What You Need to Know
Spirulina is a type of algae, like seaweed, that grows in freshwater environments like lakes, rivers, and ponds. The commercial stuff you can purchase at health food stores comes from spirulina that's farmed by manufacturers like the U.S.-based Nutrex and Earthrise, which cultivate spirulina in contained pools. Commercial spirulina is most often sold as a deep green-colored powder or a tablet as a dietary supplement. But it's also used as an ingredient in packaged health food snacks and drinks like Vivapura's Spirulina Crunchies and GT'sMulti-Green Kombucha.
So how does spirulina go from algae to powder? Nutrex founder Dr. Gerry Cysewski explains microalgae from the surrounding farm is put into large contained pools that each contain 150,000 total gallons of liquid and nutrients to cultivate the spirulina until it's ready to harvest. Once mature, the spirulina gets pumped out of the pond into a harvesting facility where the algae gets strained out with stainless steel screens. Then the strained spirulina algae paste is laid out and triple-washed with potable water before it goes into a drying vessel that converts it into powder form.
How to Eat It
The two most common forms of commercially available spirulina are powder and tablets. It's also an ingredient in some protein and energy-boosting powder mixes. You can stir a small spoonful of spirulina powder into a glass of water or juice and drink it straight, or you can add some to a smoothie. Be warned: Just a small amount of deeply-pigmented spirulina will change the color of your drink into a deep blue-green, almost black. (Keep a glass of water handy to prevent a blue-green teeth situation.) You might also find spirulina in some dessert offerings at health food restaurants—it's sometimes added to raw chocolate brownies or truffle-style energy balls often made with puréed dates, nuts, coconut, and other natural ingredients.

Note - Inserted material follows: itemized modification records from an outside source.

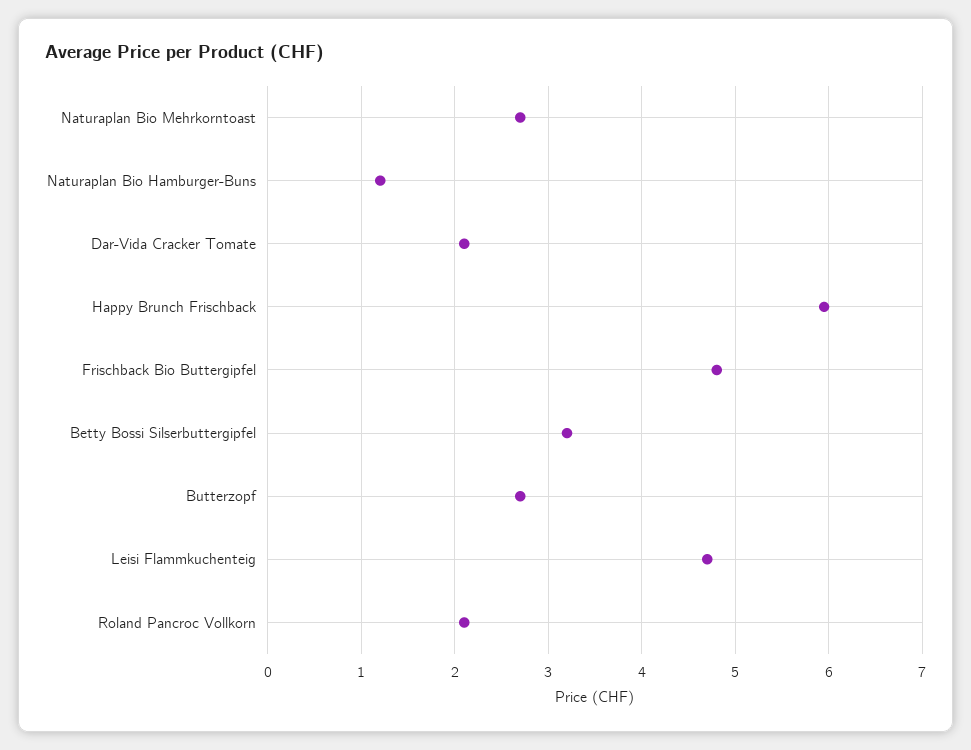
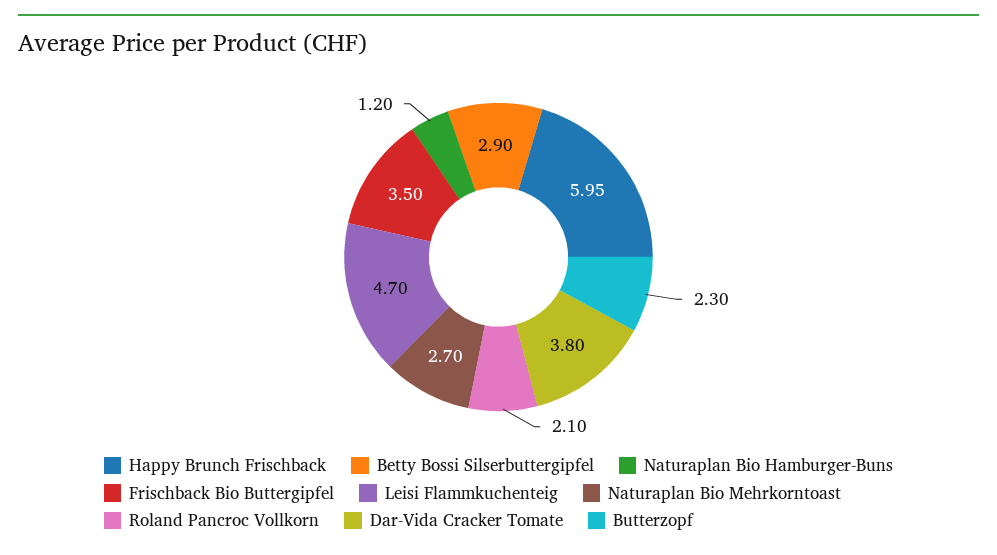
  {
    "Naturaplan Bio Mehrkorntoast": 2.7,
    "Naturaplan Bio Hamburger-Buns": 1.2,
-   "Dar-Vida Cracker Tomate": 2.1,
+   "Dar-Vida Cracker Tomate": 3.8,
    "Happy Brunch Frischback": 5.95,
-   "Frischback Bio Buttergipfel": 4.8,
+   "Frischback Bio Buttergipfel": 3.5,
-   "Betty Bossi Silserbuttergipfel": 3.2,
+   "Betty Bossi Silserbuttergipfel": 2.9,
-   "Butterzopf": 2.7,
+   "Butterzopf": 2.3,
    "Leisi Flammkuchenteig": 4.7,
    "Roland Pancroc Vollkorn": 2.1
  }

Some people find spirulina's slightly savory, sea vegetable flavor off-putting, though its intense earthiness can help offset a sweet smoothie or juice. If you go the smoothie route, balance out the overall flavor by combining the spirulina powder with sweet fruits like bananas, pineapple, and mango. If you prefer juice, try stirring it into a naturally sweet orange or pineapple juice. The one thing you don't want to do is try a spoonful of powder by itself. "It would be like taking a teaspoon of flour," Cysewski says.
Spirulina boasts protein, iron, amino acids, and antioxidants like beta-carotene. Lots of spirulina producers will market it as a rich source of plant-based protein, although this can be a little misleading. Although spirulina typically contains around 60 percent protein by weight, the truth is you'd have to be eating it in large quantities to ingest the same amount of protein you'd get from, say, 4 ounces of beef. Many spirulina eaters report increased energy, and although Nutrex hasn't conducted a ton of research around this. Cysewski says he does recommend avoiding spirulina before bedtime.
Since spirulina's growing environment can affect its nutritional quality and taste, it's worth doing a little research into where a particular brand sources its product. That could be as simple as looking up information on a brand's website. A significant portion of the world's spirulina production comes out of China or India, some of which is exported to the U.S., but Cysewski says it tends to have a lower nutritional profile and potential heavy metal and bacterial contamination. If you're unsure where your spirulina is coming from, locate a customer service number and ask.
How to Store
Store open bottles or bags of spirulina powder and tablets in the refrigerator. Spirulina doesn't have any oils that could potentially go rancid over time, but the amount of oxygen-sensitive nutrients will diminish the longer it sits after opening. Consume it within a few months of opening.